Educational matters that affect Carroll County come under the control of the Board of Education (Code Education Article, secs. 4-101 through 4-126).

The Board is composed of six members. Five are elected by the voters to four-year terms (Code Election Law Article, secs. 8-801 through 8-806). A nonvoting student member, chosen by the Carroll County Student Association, serves a one-year term. Members of the Board of County Commissioners, ex officio, serve as nonvoting members (Code Education Article, secs. 3-401 through 3-404).


In 1865, the State Board of Education called for a “uniform system of Free Public Schools” (Chapter 160, Acts of 1865). The public school system became centralized; “supervision and control of Public Instruction” was vested in the State Board of Education. The State Board appointed boards of county school commissioners in each county to serve four-year terms. Three years later, boards of county school commissioners regained control and supervision over county schools (Chapter 407, Acts of 1868). The public school system was no longer accountable to the State Board of Education. Within each county, voters elected county school commissioners, from each election district, to two-year terms. These school commissioners had custody over schoolhouse property and were expected to pay teacher salaries.

For all counties, including Carroll, the school commissioners reorganized in 1870 (Chapter 311, Acts of 1870). County circuit court judges were to appoint three school commissioners for their respective counties. At the same time, the Board of State School Commissioners, previously named the State Board of Education, was reformed.

In 1892, the Governor gained authority to appoint county school commissioners (Chapter 341, Acts of 1892). By 1900, the Governor was to take into consideration minority party representation when appointing county school commissioners (Chapter 29, Acts of 1900).

Boards of county school commissioners were renamed boards of education in 1916 (Chapter 506, Acts of 1916). They were to be appointed by the Governor without regard to political affiliation.

Today, the Carroll County Public School System is governed by the County Board of Education (Code Education Article, secs. 4-101 through 4-126). In addition, through the review and approval of the annual operating and capital budgets, Carroll County government exercises authority over the County Public Schools. Moreover, through the establishment and monitoring of various financial and academic policies and regulations, the State Department of Education also has considerable oversight of county public schools. Indeed, under Maryland law, the State Department of Education works with county public schools to comply with requirements and mandates of federal law.

In Carroll County, the Public School System has forty-four schools: 7 high schools, 8 middle schools, and 22 elementary schools. It also is responsible for a career and technology center, two special schools, and five alternate centers. In Fiscal Year 2021, some 13,191 students were enrolled in the County's public schools.

The Superintendent of Schools administers the Carroll County Public School System, and serves as executive officer, secretary, and treasurer of the Board of Education (Code Education Article, secs. 4-102; 4-201 through 4-206).

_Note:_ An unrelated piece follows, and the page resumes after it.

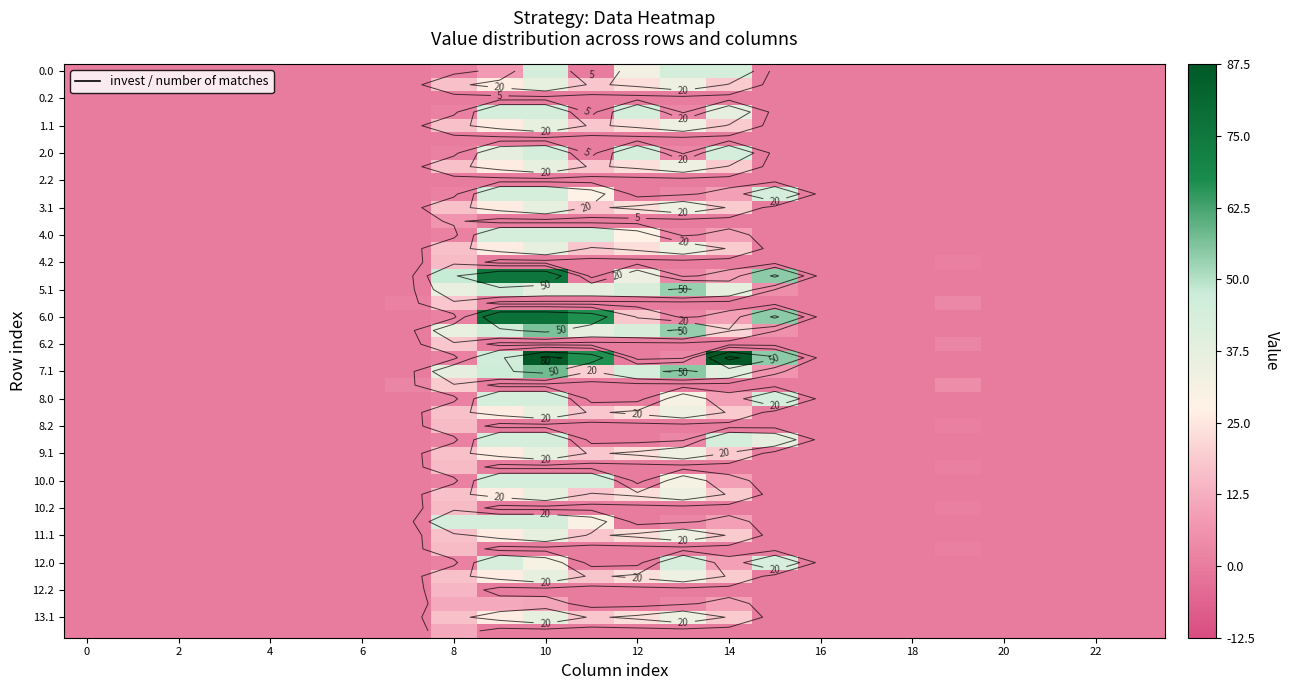

What is the sum of the 6.0 values at 8 and 22?

1.6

With the approval of the State Superintendent of Schools, the Board of Education appoints the Superintendent of Schools to four-year terms.


Carroll Community College was founded in 1976 as a branch of Catonsville Community College. Formerly located on South Center Street, it opened its present Washington Road campus in 1990.


Funded by membership dues, the first library in Carroll County opened in 1863 as the Westminster Public Library. Nearly 100 years later, also at Westminster, a public library building was donated and endowed in 1949 as a gift to the City by Mr. and Mrs. Walter H. Davis. When the Carroll County Public Library organized in 1958, it included the Davis Library, the Hampstead Library run by the Junior Women's Club of Hampstead, and one bookmobile.

Today, the Carroll County Public Library remains based in Westminster and supported by five branch libraries. At North Carroll in Greenmount the first branch library opened in 1958, followed by branches in Eldersburg in 1983, Taneytown in 1989, Mount Airy in 1993, and Finksburg in 2009.